The Last Train Home
Weißt du noch, Bruder, als wir uns das letzte Mal sahen? Es war in dem Zug nach Hause gewesen. Ich erinnere mich noch, dass du mir zugewunken hast, als du einige Stationen vorher ausgestiegen warst, um deinen Freund zu besuchen. Das letzte, was ich von dir sah, war dein Rücken, als du dich von mir abgewandt hattest und zur Tür hinausgingst und mich allein inmitten der anderen Fahrgäste hast sitzen lassen.
Der Grund für unsere Auseinandersetzung war unsere Familie gewesen. Irgendwie war sie der Auslöser aller Streite gewesen, nicht wahr? Wir hatten telefoniert, und ich hatte dir vorgeworfen, was für ein kaltes Herz du doch hattest. Aber wie hattest du dich auch so verhalten können? Wie konntest du uns zurücklassen? Waren wir zu aufdringlich gewesen? Das tut mir leid. Ich weiß, dass meine Persönlichkeit nicht die beste ist. Aber weißt du. . . zu diesem Zeitpunkt sprach ich nicht nur für mich. Ich sprach für die Person, der du den Kontakt zu dir verweigert hast. Ist dein Leben jetzt besser als vorher, bevor du uns die kalte Schulter gezeigt hattest?
Lange Zeit hatte ich um dich geweint. Du fehlst mir, das verleugne ich nicht. Du fehlst mir mehr als zunächst erwartet. Jahre lang gab ich mir selbst die Schuld an dem ganzen Chaos. Ich degradierte alles an mir, was nicht dir entsprach - und, nun ja, das war ja so gut wie alles an mir. Aussehen, Talente, Fähigkeiten, Interessen, nichts von mir ähnelte dir, und das nahm mir Tag für Tag meinen Mut. Du wurdest zum Abbild der Perfektion für mich, und leider konnte ich an dieses nicht herankommen. Du warst zu weit entfernt, als dass ich dich je hätte erreichen können.

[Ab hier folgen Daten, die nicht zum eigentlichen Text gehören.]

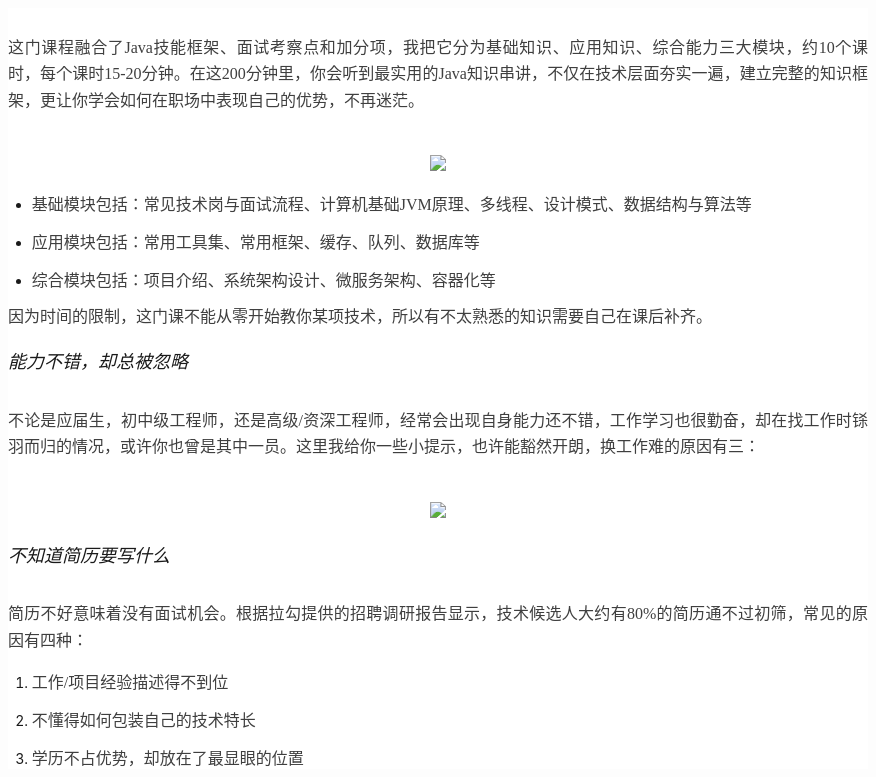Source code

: <p style="margin-top: 0px; margin-bottom: 0px; box-sizing: border-box; color: rgb(73, 73, 73); font-size: 14.66px; font-variant-numeric: normal; font-variant-east-asian: normal; outline-style: none; outline-width: 0px; padding: 0px; white-space: normal; line-height: 1.75em; text-align: justify;"><span style="font-family: 微软雅黑, &quot;Microsoft YaHei&quot;; font-size: 16px; color: rgb(63, 63, 63);">&nbsp;</span></p> 
<p style="margin-top: 0px; margin-bottom: 0px; box-sizing: border-box; color: rgb(73, 73, 73); font-size: 14.66px; font-variant-numeric: normal; font-variant-east-asian: normal; outline-style: none; outline-width: 0px; padding: 0px; white-space: normal; line-height: 1.75em; text-align: justify;"><span style="font-family: 微软雅黑, &quot;Microsoft YaHei&quot;; font-size: 16px; color: rgb(63, 63, 63);">这门课程融合了Java技能框架、面试考察点和加分项，我把它分为基础知识、应用知识、综合能力三大模块，约10个课时，每个课时15-20分钟。在这200分钟里，你会听到最实用的Java知识串讲，不仅在技术层面夯实一遍，建立完整的知识框架，更让你学会如何在职场中表现自己的优势，不再迷茫。</span></p> 
<p style="margin-top: 0px; margin-bottom: 0px; box-sizing: border-box; color: rgb(73, 73, 73); font-size: 14.66px; font-variant-numeric: normal; font-variant-east-asian: normal; outline-style: none; outline-width: 0px; padding: 0px; white-space: normal; line-height: 1.75em;"><span style="font-family: 微软雅黑, &quot;Microsoft YaHei&quot;; font-size: 16px; color: rgb(63, 63, 63);"><br></span></p> 
<p style="text-align: center;"><img src="http://s0.lgstatic.com/i/image2/M01/8A/CE/CgotOV14ea-AZnjLAACUXAvuDW4232.png"></p> 
<ul style=""> 
 <li><p style="line-height: normal; text-align: justify;"><span style="font-family: 微软雅黑, &quot;Microsoft YaHei&quot;; font-size: 16px; color: rgb(63, 63, 63);">基础模块包括：常见技术岗与面试流程、计算机基础JVM原理、多线程、设计模式、数据结构与算法等</span></p></li> 
 <li><p style="line-height: normal; text-align: justify;"><span style="font-family: 微软雅黑, &quot;Microsoft YaHei&quot;; font-size: 16px; color: rgb(63, 63, 63);">应用模块包括：常用工具集、常用框架、缓存、队列、数据库等</span></p></li> 
 <li><p style="line-height: normal; text-align: justify;"><span style="font-family: 微软雅黑, &quot;Microsoft YaHei&quot;; font-size: 16px; color: rgb(63, 63, 63);">综合模块包括：项目介绍、系统架构设计、微服务架构、容器化等</span></p></li> 
</ul> 
<p style="margin-top: 0px; margin-bottom: 0px; box-sizing: border-box; color: rgb(73, 73, 73); font-size: 14.66px; font-variant-numeric: normal; font-variant-east-asian: normal; line-height: 24.92px; outline-style: none; outline-width: 0px; padding: 0px; white-space: normal; text-align: justify;"><span style="font-family: 微软雅黑, &quot;Microsoft YaHei&quot;; font-size: 16px; color: rgb(63, 63, 63);">因为时间的限制，这门课不能从零开始教你某项技术，所以有不太熟悉的知识需要自己在课后补齐。</span></p> 
<h3 style="box-sizing: border-box; font-size: 17.13px; font-variant-numeric: normal; font-variant-east-asian: normal; margin: 0px; outline-style: none; outline-width: 0px; padding: 0px; white-space: normal;"></h3> 
<h6><span style="box-sizing: border-box; margin: 0px; outline-style: none; outline-width: 0px; padding: 0px; font-size: 18px;">能力不错，却总被忽略</span></h6> 
<p style="margin-top: 0px; margin-bottom: 0px; box-sizing: border-box; color: rgb(73, 73, 73); font-size: 14.66px; font-variant-numeric: normal; font-variant-east-asian: normal; outline-style: none; outline-width: 0px; padding: 0px; white-space: normal; line-height: 1.75em; text-align: justify;"><span style="font-family: 微软雅黑, &quot;Microsoft YaHei&quot;; font-size: 16px; color: rgb(63, 63, 63);">不论是应届生，初中级工程师，还是高级/资深工程师，经常会出现自身能力还不错，工作学习也很勤奋，却在找工作时铩羽而归的情况，或许你也曾是其中一员。这里我给你一些小提示，也许能豁然开朗，换工作难的原因有三：</span></p> 
<p style="margin-top: 0px; margin-bottom: 0px; box-sizing: border-box; color: rgb(73, 73, 73); font-size: 14.66px; font-variant-numeric: normal; font-variant-east-asian: normal; outline-style: none; outline-width: 0px; padding: 0px; white-space: normal; line-height: 1.75em;"><span style="font-family: 微软雅黑, &quot;Microsoft YaHei&quot;; font-size: 16px; color: rgb(63, 63, 63);"><br></span></p> 
<p style="text-align: center;"><img src="http://s0.lgstatic.com/i/image2/M01/8A/AE/CgoB5l14eSCANv2hAAGPsG-oOp8901.png"></p> 
<h6><span style="box-sizing: border-box; margin: 0px; outline-style: none; outline-width: 0px; padding: 0px; font-size: 18px;">不知道简历要写什么</span></h6> 
<p style="margin-top: 0px; margin-bottom: 0px; box-sizing: border-box; color: rgb(73, 73, 73); font-size: 14.66px; font-variant-numeric: normal; font-variant-east-asian: normal; outline-style: none; outline-width: 0px; padding: 0px; white-space: normal; line-height: 1.75em; text-align: justify;"><span style="font-family: 微软雅黑, &quot;Microsoft YaHei&quot;; font-size: 16px; color: rgb(63, 63, 63);">简历不好意味着没有面试机会。根据拉勾提供的招聘调研报告显示，技术候选人大约有80%的简历通不过初筛，常见的原因有四种：</span></p> 
<ol style="list-style-type: decimal;"> 
 <li><p style="line-height: normal; text-align: justify;"><span style="font-family: 微软雅黑, &quot;Microsoft YaHei&quot;; font-size: 16px; color: rgb(63, 63, 63);">工作/项目经验描述得不到位</span></p></li> 
 <li><p style="line-height: normal; text-align: justify;"><span style="font-family: 微软雅黑, &quot;Microsoft YaHei&quot;; font-size: 16px; color: rgb(63, 63, 63);">不懂得如何包装自己的技术特长</span></p></li> 
 <li><p style="line-height: normal; text-align: justify;"><span style="font-family: 微软雅黑, &quot;Microsoft YaHei&quot;; font-size: 16px; color: rgb(63, 63, 63);">学历不占优势，却放在了最显眼的位置</span></p></li> 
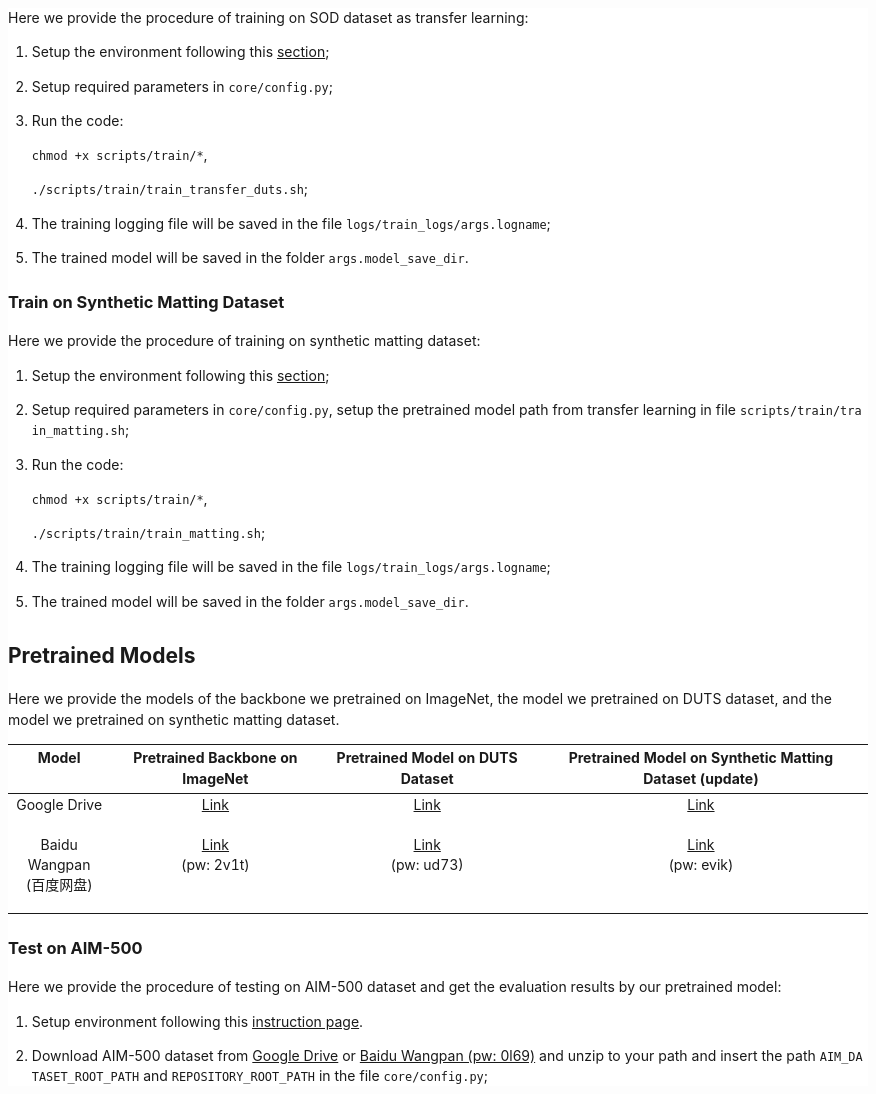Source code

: Here we provide the procedure of training on SOD dataset as transfer learning:

1. Setup the environment following this [section](#installation);

2. Setup required parameters in `core/config.py`;

3. Run the code:
    
    `chmod +x scripts/train/*`,

    `./scripts/train/train_transfer_duts.sh`;

4. The training logging file will be saved in the file `logs/train_logs/args.logname`;

5. The trained model will be saved in the folder `args.model_save_dir`.


### Train on Synthetic Matting Dataset

Here we provide the procedure of training on synthetic matting dataset:

1. Setup the environment following this [section](#installation);

2. Setup required parameters in `core/config.py`, setup the pretrained model path from transfer learning in file `scripts/train/train_matting.sh`;

3. Run the code:
    
    `chmod +x scripts/train/*`,

    `./scripts/train/train_matting.sh`;

4. The training logging file will be saved in the file `logs/train_logs/args.logname`;

5. The trained model will be saved in the folder `args.model_save_dir`.


## Pretrained Models

Here we provide the models of the backbone we pretrained on ImageNet, the model we pretrained on DUTS dataset, and the model we pretrained on synthetic matting dataset.

| Model | Pretrained Backbone on ImageNet | Pretrained Model on DUTS Dataset | Pretrained Model on Synthetic Matting Dataset (update) |
| :----:| :----: | :----: | :----: | 
|Google Drive |<a href="https://drive.google.com/uc?export=download&id=18Pt-klsbkiyonMdGi6dytExQEjzBnHwY">Link</a>|<a href="https://drive.google.com/uc?export=download&id=1EKkKNHvOvUwjFYs_a3iSNn5TpBlGbp1s">Link</a>| <a href="https://drive.google.com/uc?export=download&id=16dd1FGMcsMTqR6EfD2T9mtRmPwxnY0zs">Link</a> |
|<p>Baidu Wangpan<br>(百度网盘)</p>|<p><a href="https://pan.baidu.com/s/1vdMQwtu8lnhtLRPjYFG8rA">Link</a><br>(pw: 2v1t)</p>|<p><a href="https://pan.baidu.com/s/1jb89x41GU9YS0Stac_GdSw">Link</a><br>(pw: ud73)</p>|<p><a href="https://pan.baidu.com/s/1-twrRBtVqNq3uunadJuIaw">Link</a><br>(pw: evik)</p>|

### Test on AIM-500

Here we provide the procedure of testing on AIM-500 dataset and get the evaluation results by our pretrained model:

1. Setup environment following this [instruction page](#installation).

2. Download AIM-500 dataset from [Google Drive](https://drive.google.com/drive/folders/1IyPiYJUp-KtOoa-Hsm922VU3aCcidjjz?usp=sharing) or [Baidu Wangpan (pw: 0l69)](https://pan.baidu.com/s/1yz476v_vzI8Mh3N3CvXIaQ) and unzip to your path and insert the path `AIM_DATASET_ROOT_PATH` and `REPOSITORY_ROOT_PATH` in the file `core/config.py`;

In dieser Zeit hatte ich eine tiefsitzende Angst entwickelt. Ich hatte Angst vor Menschen. Vor ihren Reaktionen auf mich. Auf alles an mir. Immer wenn ich zu Leuten sprach, fragte ich mich, wie du gesprochen hättest, wie sie stattdessen auf dich reagiert hätten, ob sie dich lieber als mich gehabt hätten. Du warst schon immer beliebt gewesen, warst mit den guten Genen der Familie gesegnet, ordentlich, klug und hast immer gut auf dich selbst geachtet. Du wusstest, wie man sich selbst inszeniert, wie man mit Menschen umgehen musste, welche Worte sie dazu bewegen konnten, genau das zu tun, was du von ihnen wolltest. Das wusste ich nicht, und mit der Zeit verlor ich meine Stimme. Warum? Ich kam mir so vor, als würde ich den Leuten nur eine Last sein, die sie mit ihrer Stimme und ihrer bloßen Präsenz belästigte. Du warst alles, was ich nicht war, aber unbedingt sein wollte. Du hattest alles, was ich nicht hatte, aber unbedingt haben wollte. Es tut mir leid, dass ich nicht an deine Erwartungen herankommen konnte.
Aber so sehr ich diesen einen Tag vor langer Zeit auch bedauere, ich werde dir niemals recht geben, Bruder. Diesmal hast du kein recht. Dieses eine Mal bist du derjenige, der falsch liegt, und dieses eine Mal bin ich diejenige, die gewinnen wird.
Siehst du den Zug dort, Bruder? Es ist derselbe wie damals, aber heute werde ich als erste aussteigen.